Native American Homelessness and Minneapolis’ Infamous Tent City: Dispelling Myths and Stereotypes to Uncover Solutions


  • Jeanine R. Jackson Metropolitan State University
  • Crystal Saric Fashant Metropolitan State University



In the summer of 2018, an affordable housing crisis in Minneapolis, Minnesota led to the erection of a homeless encampment infamously labeled, “Tent City.” Publicized by media as a camp for homeless Native Americans, pervasive myths and stereotypes filled the airwaves while public agencies and nonprofit organizations raced to find solutions to this community crisis before the cold winter months settled in. Written from the perspective of an Indigenous woman working in the social services sector of Minneapolis, along with her faculty advisor in a public and nonprofit graduate program, this article: 1) identifies issues of homelessness in Native American communities, 2) dispels myths and stereotypes about Native Americans that impede meaningful progress, 3) explores barriers to safe and secure housing for Native Americans and other marginalized communities, 4) identifies states and countries leading the way to solve homelessness, and 5) suggests best practices and solutions to the ongoing homelessness crisis.

Author Biographies

  • Jeanine R. Jackson, Metropolitan State University

    Jeanine R. Jackson is a recent graduate of Metropolitan State University’s Master of Public and Nonprofit Administration (MPNA) program. She is an enrolled member of Lac Du Flambeau Band of Lake Superior Chippewa Indians. She works in the nonprofit sector on poverty alleviation and ending homelessness in Minneapolis, and hopes to obtain her doctorate in the future, related to solving Indigenous and tribal issues.

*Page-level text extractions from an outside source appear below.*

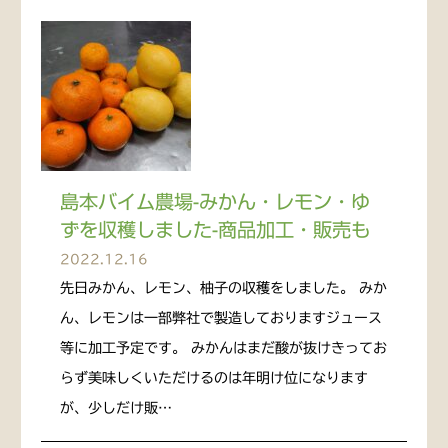
島本バイム農場-みかん・レモン・ゆ
ずを収穫しました-商品加工・販売も
2022.12.16
先日みかん、レモン、柚子の収穫をしました。 みか
ん、レモンは一部弊社で製造しておりますジュース
等に加工予定です。 みかんはまだ酸が抜けきってお
らず美味しくいただけるのは年明け位になります
が、少しだけ販…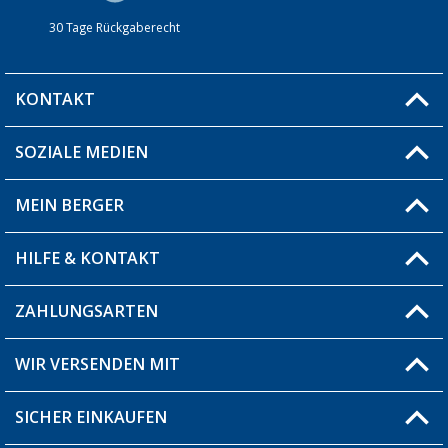
30 Tage Rückgaberecht
KONTAKT
SOZIALE MEDIEN
Du hast eine Frage?
MEIN BERGER
Filiale finden
HILFE & KONTAKT
Blog
Produkttester
ZAHLUNGSARTEN
Fragen & Antworten / FAQ
Berger Bewusst
Versandinformationen
WIR VERSENDEN MIT
Über uns
Rücksendung
SICHER EINKAUFEN
Bestellstatus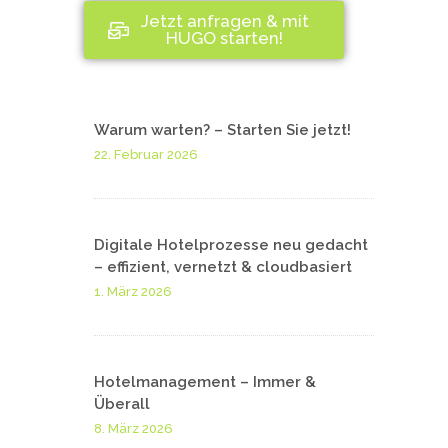
Jetzt anfragen & mit
HUGO starten!
Warum warten? – Starten Sie jetzt!
22. Februar 2026
Digitale Hotelprozesse neu gedacht
– effizient, vernetzt & cloudbasiert
1. März 2026
Hotelmanagement – Immer &
Überall
8. März 2026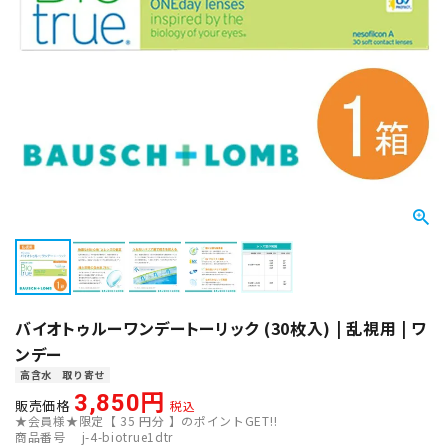
バイオトゥルーワンデートーリック (30枚入) | 乱視用 | ワ
ンデー
高含水
取り寄せ
3,850
販売価格
税込
★会員様★限定【
35
円分 】のポイントGET!!
商品番号
j-4-biotrue1dtr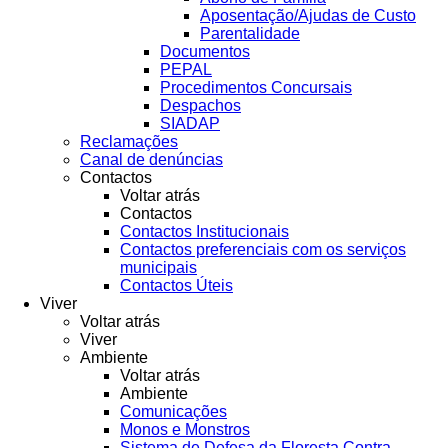
Aposentação/Ajudas de Custo
Parentalidade
Documentos
PEPAL
Procedimentos Concursais
Despachos
SIADAP
Reclamações
Canal de denúncias
Contactos
Voltar atrás
Contactos
Contactos Institucionais
Contactos preferenciais com os serviços
municipais
Contactos Úteis
Viver
Voltar atrás
Viver
Ambiente
Voltar atrás
Ambiente
Comunicações
Monos e Monstros
Sistema de Defesa da Floresta Contra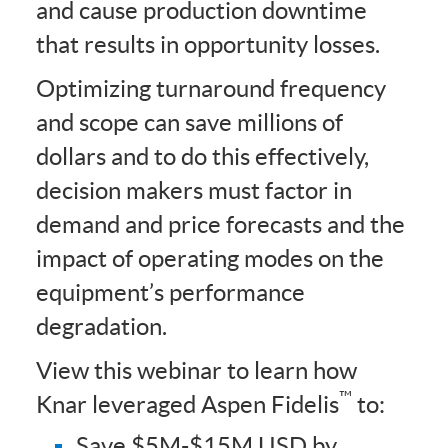
and cause production downtime
that results in opportunity losses.
Optimizing turnaround frequency
and scope can save millions of
dollars
and to do this effectively,
decision makers must factor in
demand and price forecasts and the
impact of operating modes on the
equipment’s performance
degradation.
View this webinar to learn how
™
Knar leveraged Aspen Fidelis
to:
Save $5M-$15M USD by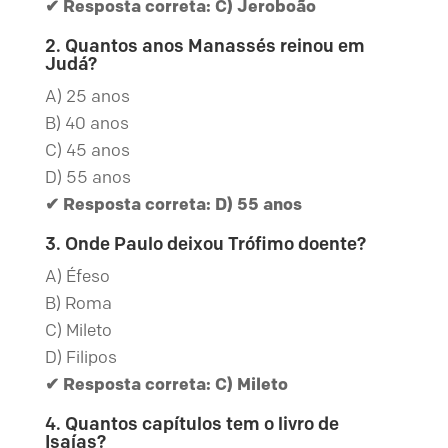
✔ Resposta correta: C) Jeroboão
2. Quantos anos Manassés reinou em
Judá?
A) 25 anos
B) 40 anos
C) 45 anos
D) 55 anos
✔ Resposta correta: D) 55 anos
3. Onde Paulo deixou Trófimo doente?
A) Éfeso
B) Roma
C) Mileto
D) Filipos
✔ Resposta correta: C) Mileto
4. Quantos capítulos tem o livro de
Isaías?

  • Crystal Saric Fashant, Metropolitan State University

    Crystal Saric Fashant is an Associate Professor in the Department of Public and Nonprofit Leadership, and co–director of the Master of Public and Nonprofit Administration (MPNA) program at Metropolitan State University in St. Paul, Minnesota. Her research interests include nonprofit organizations, environmental sustainability, and social justice issues. Crystal earned a doctorate in Business Administration in the College of Management, Metropolitan State University.